In the items below, how many lines contain the string "听着远处边民传来的哭喊"? Reply with the number alone.

Dataset entries
____
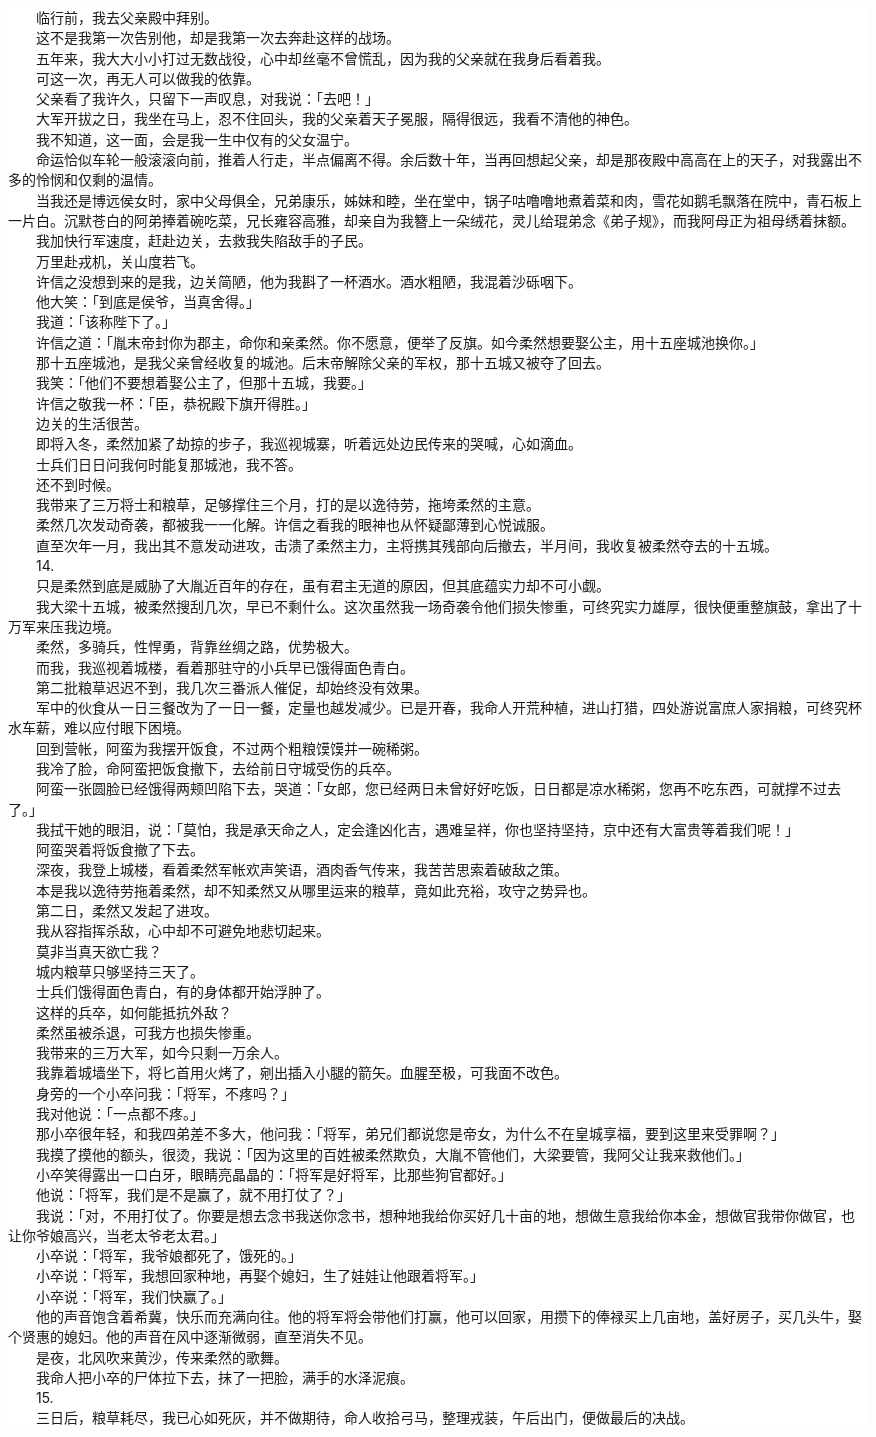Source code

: &emsp;&emsp;临行前，我去父亲殿中拜别。  
&emsp;&emsp;这不是我第一次告别他，却是我第一次去奔赴这样的战场。  
&emsp;&emsp;五年来，我大大小小打过无数战役，心中却丝毫不曾慌乱，因为我的父亲就在我身后看着我。  
&emsp;&emsp;可这一次，再无人可以做我的依靠。  
&emsp;&emsp;父亲看了我许久，只留下一声叹息，对我说：「去吧！」  
&emsp;&emsp;大军开拔之日，我坐在马上，忍不住回头，我的父亲着天子冕服，隔得很远，我看不清他的神色。  
&emsp;&emsp;我不知道，这一面，会是我一生中仅有的父女温宁。  
&emsp;&emsp;命运恰似车轮一般滚滚向前，推着人行走，半点偏离不得。余后数十年，当再回想起父亲，却是那夜殿中高高在上的天子，对我露出不多的怜悯和仅剩的温情。  
&emsp;&emsp;当我还是博远侯女时，家中父母俱全，兄弟康乐，姊妹和睦，坐在堂中，锅子咕噜噜地煮着菜和肉，雪花如鹅毛飘落在院中，青石板上一片白。沉默苍白的阿弟捧着碗吃菜，兄长雍容高雅，却亲自为我簪上一朵绒花，灵儿给琨弟念《弟子规》，而我阿母正为祖母绣着抹额。  
&emsp;&emsp;我加快行军速度，赶赴边关，去救我失陷敌手的子民。  
&emsp;&emsp;万里赴戎机，关山度若飞。  
&emsp;&emsp;许信之没想到来的是我，边关简陋，他为我斟了一杯酒水。酒水粗陋，我混着沙砾咽下。  
&emsp;&emsp;他大笑：「到底是侯爷，当真舍得。」  
&emsp;&emsp;我道：「该称陛下了。」  
&emsp;&emsp;许信之道：「胤末帝封你为郡主，命你和亲柔然。你不愿意，便举了反旗。如今柔然想要娶公主，用十五座城池换你。」  
&emsp;&emsp;那十五座城池，是我父亲曾经收复的城池。后末帝解除父亲的军权，那十五城又被夺了回去。  
&emsp;&emsp;我笑：「他们不要想着娶公主了，但那十五城，我要。」  
&emsp;&emsp;许信之敬我一杯：「臣，恭祝殿下旗开得胜。」  
&emsp;&emsp;边关的生活很苦。  
&emsp;&emsp;即将入冬，柔然加紧了劫掠的步子，我巡视城寨，听着远处边民传来的哭喊，心如滴血。  
&emsp;&emsp;士兵们日日问我何时能复那城池，我不答。  
&emsp;&emsp;还不到时候。  
&emsp;&emsp;我带来了三万将士和粮草，足够撑住三个月，打的是以逸待劳，拖垮柔然的主意。  
&emsp;&emsp;柔然几次发动奇袭，都被我一一化解。许信之看我的眼神也从怀疑鄙薄到心悦诚服。  
&emsp;&emsp;直至次年一月，我出其不意发动进攻，击溃了柔然主力，主将携其残部向后撤去，半月间，我收复被柔然夺去的十五城。  
&emsp;&emsp;14.  
&emsp;&emsp;只是柔然到底是威胁了大胤近百年的存在，虽有君主无道的原因，但其底蕴实力却不可小觑。  
&emsp;&emsp;我大梁十五城，被柔然搜刮几次，早已不剩什么。这次虽然我一场奇袭令他们损失惨重，可终究实力雄厚，很快便重整旗鼓，拿出了十万军来压我边境。  
&emsp;&emsp;柔然，多骑兵，性悍勇，背靠丝绸之路，优势极大。  
&emsp;&emsp;而我，我巡视着城楼，看着那驻守的小兵早已饿得面色青白。  
&emsp;&emsp;第二批粮草迟迟不到，我几次三番派人催促，却始终没有效果。  
&emsp;&emsp;军中的伙食从一日三餐改为了一日一餐，定量也越发减少。已是开春，我命人开荒种植，进山打猎，四处游说富庶人家捐粮，可终究杯水车薪，难以应付眼下困境。  
&emsp;&emsp;回到营帐，阿蛮为我摆开饭食，不过两个粗粮馍馍并一碗稀粥。  
&emsp;&emsp;我冷了脸，命阿蛮把饭食撤下，去给前日守城受伤的兵卒。  
&emsp;&emsp;阿蛮一张圆脸已经饿得两颊凹陷下去，哭道：「女郎，您已经两日未曾好好吃饭，日日都是凉水稀粥，您再不吃东西，可就撑不过去了。」  
&emsp;&emsp;我拭干她的眼泪，说：「莫怕，我是承天命之人，定会逢凶化吉，遇难呈祥，你也坚持坚持，京中还有大富贵等着我们呢！」  
&emsp;&emsp;阿蛮哭着将饭食撤了下去。  
&emsp;&emsp;深夜，我登上城楼，看着柔然军帐欢声笑语，酒肉香气传来，我苦苦思索着破敌之策。  
&emsp;&emsp;本是我以逸待劳拖着柔然，却不知柔然又从哪里运来的粮草，竟如此充裕，攻守之势异也。  
&emsp;&emsp;第二日，柔然又发起了进攻。  
&emsp;&emsp;我从容指挥杀敌，心中却不可避免地悲切起来。  
&emsp;&emsp;莫非当真天欲亡我？  
&emsp;&emsp;城内粮草只够坚持三天了。  
&emsp;&emsp;士兵们饿得面色青白，有的身体都开始浮肿了。  
&emsp;&emsp;这样的兵卒，如何能抵抗外敌？  
&emsp;&emsp;柔然虽被杀退，可我方也损失惨重。  
&emsp;&emsp;我带来的三万大军，如今只剩一万余人。  
&emsp;&emsp;我靠着城墙坐下，将匕首用火烤了，剜出插入小腿的箭矢。血腥至极，可我面不改色。  
&emsp;&emsp;身旁的一个小卒问我：「将军，不疼吗？」  
&emsp;&emsp;我对他说：「一点都不疼。」  
&emsp;&emsp;那小卒很年轻，和我四弟差不多大，他问我：「将军，弟兄们都说您是帝女，为什么不在皇城享福，要到这里来受罪啊？」  
&emsp;&emsp;我摸了摸他的额头，很烫，我说：「因为这里的百姓被柔然欺负，大胤不管他们，大梁要管，我阿父让我来救他们。」  
&emsp;&emsp;小卒笑得露出一口白牙，眼睛亮晶晶的：「将军是好将军，比那些狗官都好。」  
&emsp;&emsp;他说：「将军，我们是不是赢了，就不用打仗了？」  
&emsp;&emsp;我说：「对，不用打仗了。你要是想去念书我送你念书，想种地我给你买好几十亩的地，想做生意我给你本金，想做官我带你做官，也让你爷娘高兴，当老太爷老太君。」  
&emsp;&emsp;小卒说：「将军，我爷娘都死了，饿死的。」  
&emsp;&emsp;小卒说：「将军，我想回家种地，再娶个媳妇，生了娃娃让他跟着将军。」  
&emsp;&emsp;小卒说：「将军，我们快赢了。」  
&emsp;&emsp;他的声音饱含着希冀，快乐而充满向往。他的将军将会带他们打赢，他可以回家，用攒下的俸禄买上几亩地，盖好房子，买几头牛，娶个贤惠的媳妇。他的声音在风中逐渐微弱，直至消失不见。  
&emsp;&emsp;是夜，北风吹来黄沙，传来柔然的歌舞。  
&emsp;&emsp;我命人把小卒的尸体拉下去，抹了一把脸，满手的水泽泥痕。  
&emsp;&emsp;15.  
&emsp;&emsp;三日后，粮草耗尽，我已心如死灰，并不做期待，命人收拾弓马，整理戎装，午后出门，便做最后的决战。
____
◆ Answer to this exercise ◆
1